# WHAT THE TASK REQUIRES
Collect every line from the data below that contains the word "family".

--- STORED RECORDS ---

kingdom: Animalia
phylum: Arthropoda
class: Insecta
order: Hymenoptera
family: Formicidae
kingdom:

---
--- STORED RECORDS ---

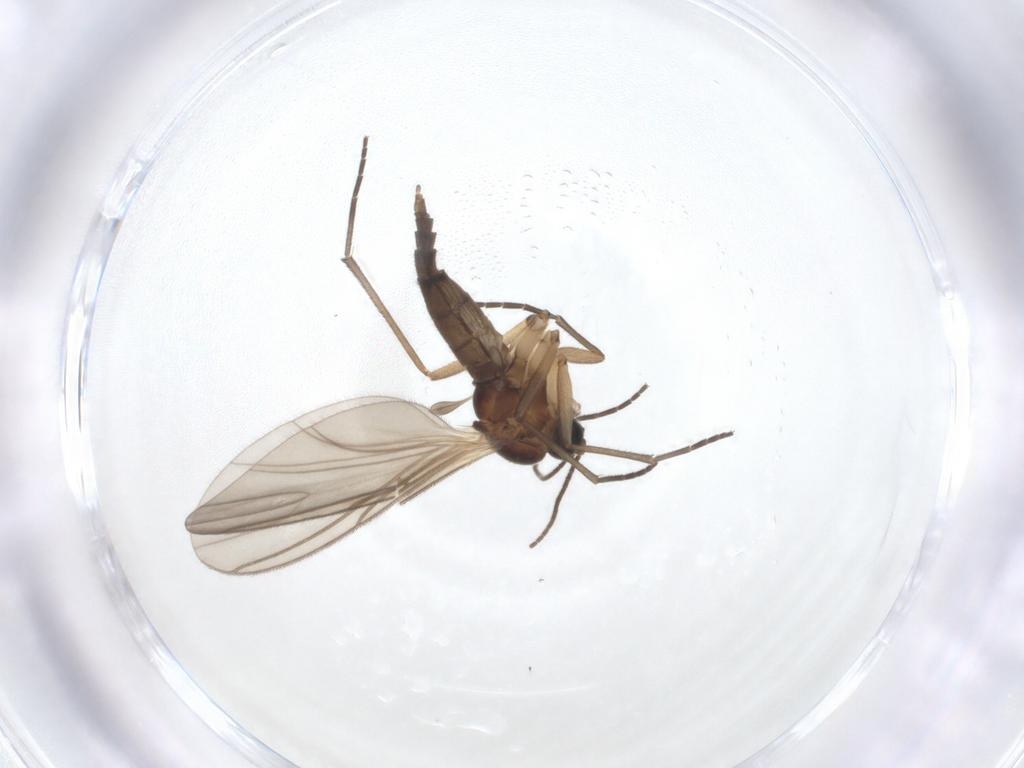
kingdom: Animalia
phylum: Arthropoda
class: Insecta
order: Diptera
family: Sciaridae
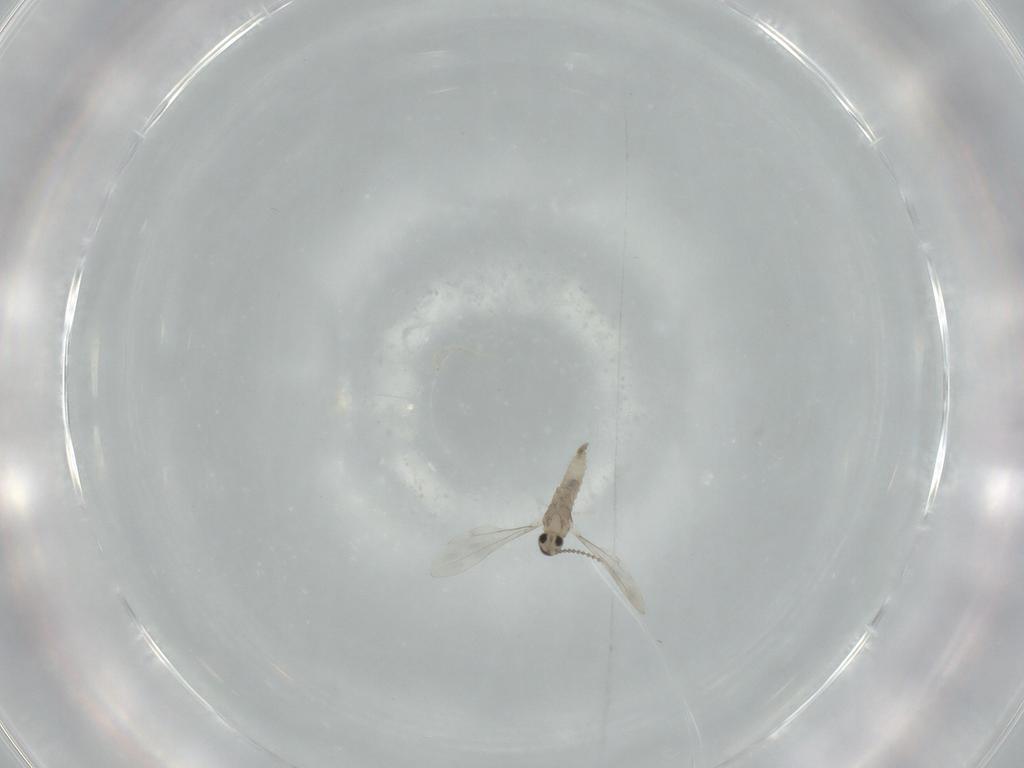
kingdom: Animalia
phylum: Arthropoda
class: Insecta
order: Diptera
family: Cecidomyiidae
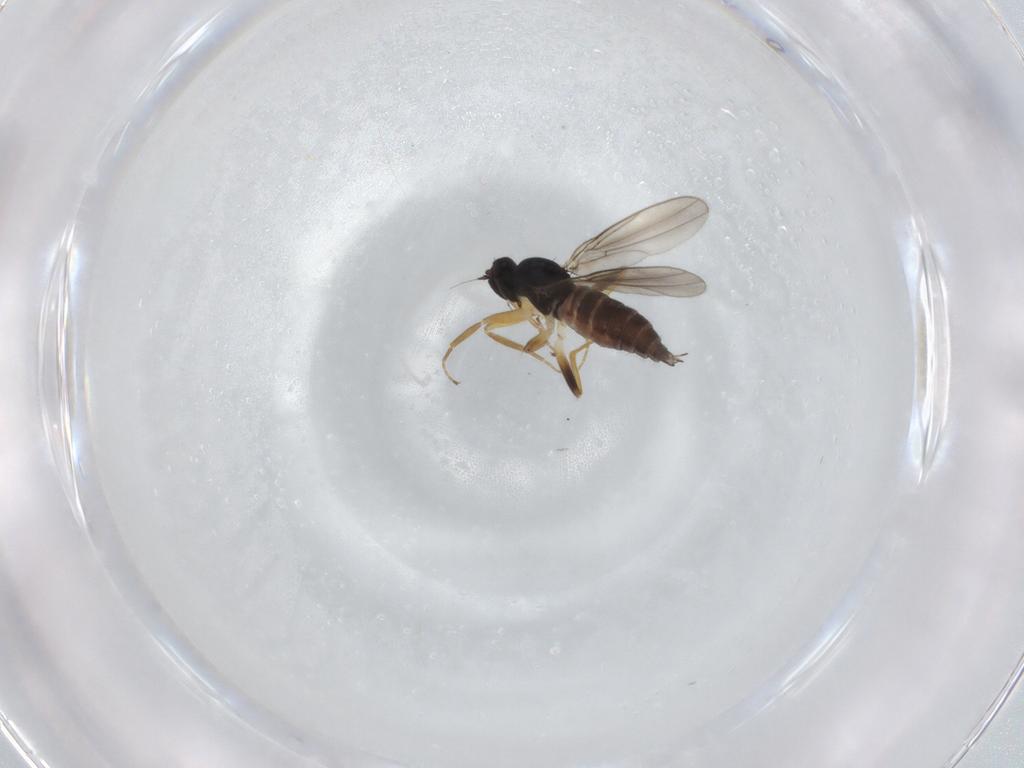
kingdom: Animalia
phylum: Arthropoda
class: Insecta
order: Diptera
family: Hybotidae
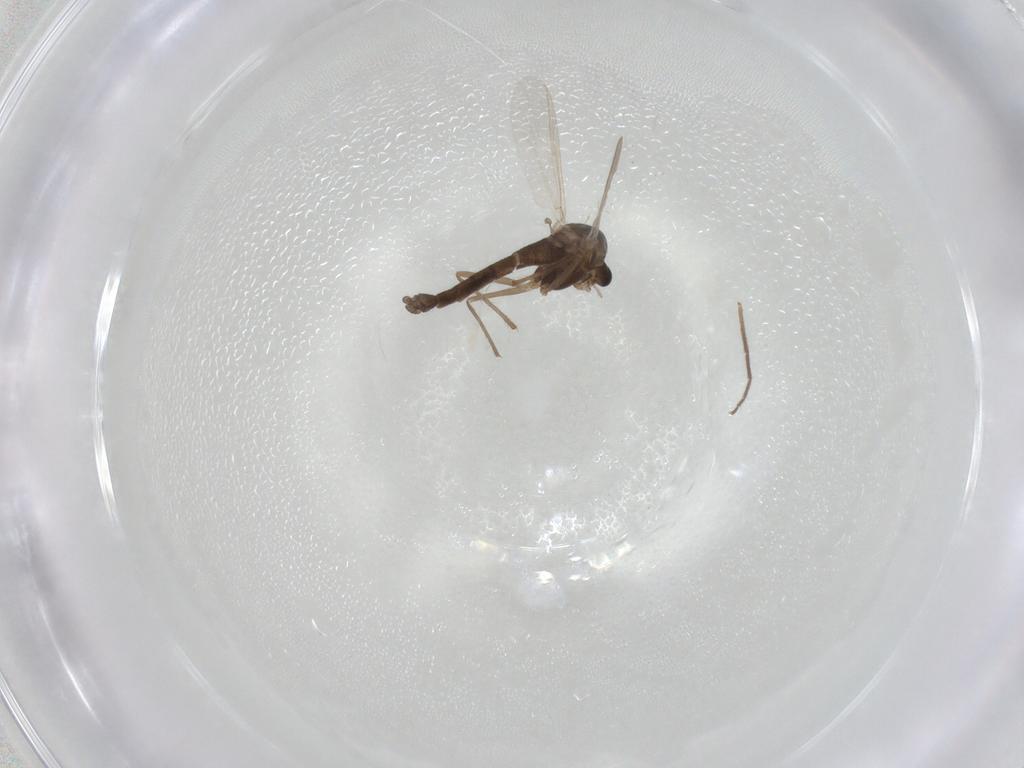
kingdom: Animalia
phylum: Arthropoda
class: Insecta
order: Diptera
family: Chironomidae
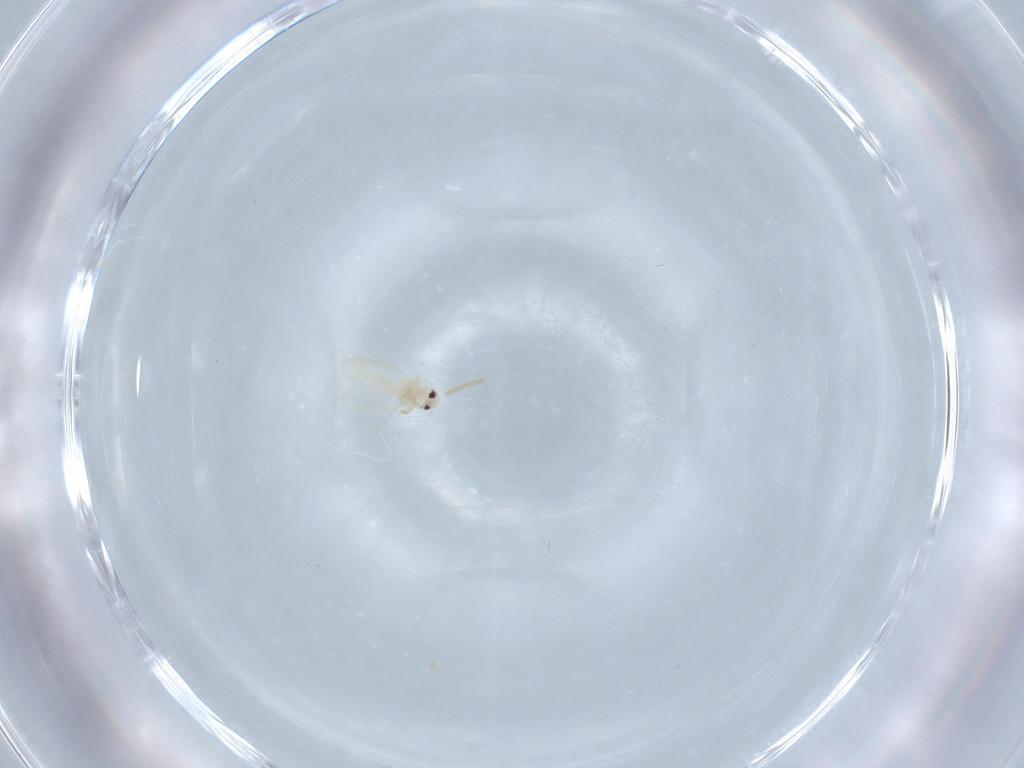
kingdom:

---

# PROBLEM SOLUTION
family: Formicidae
family: Sciaridae
family: Cecidomyiidae
family: Hybotidae
family: Chironomidae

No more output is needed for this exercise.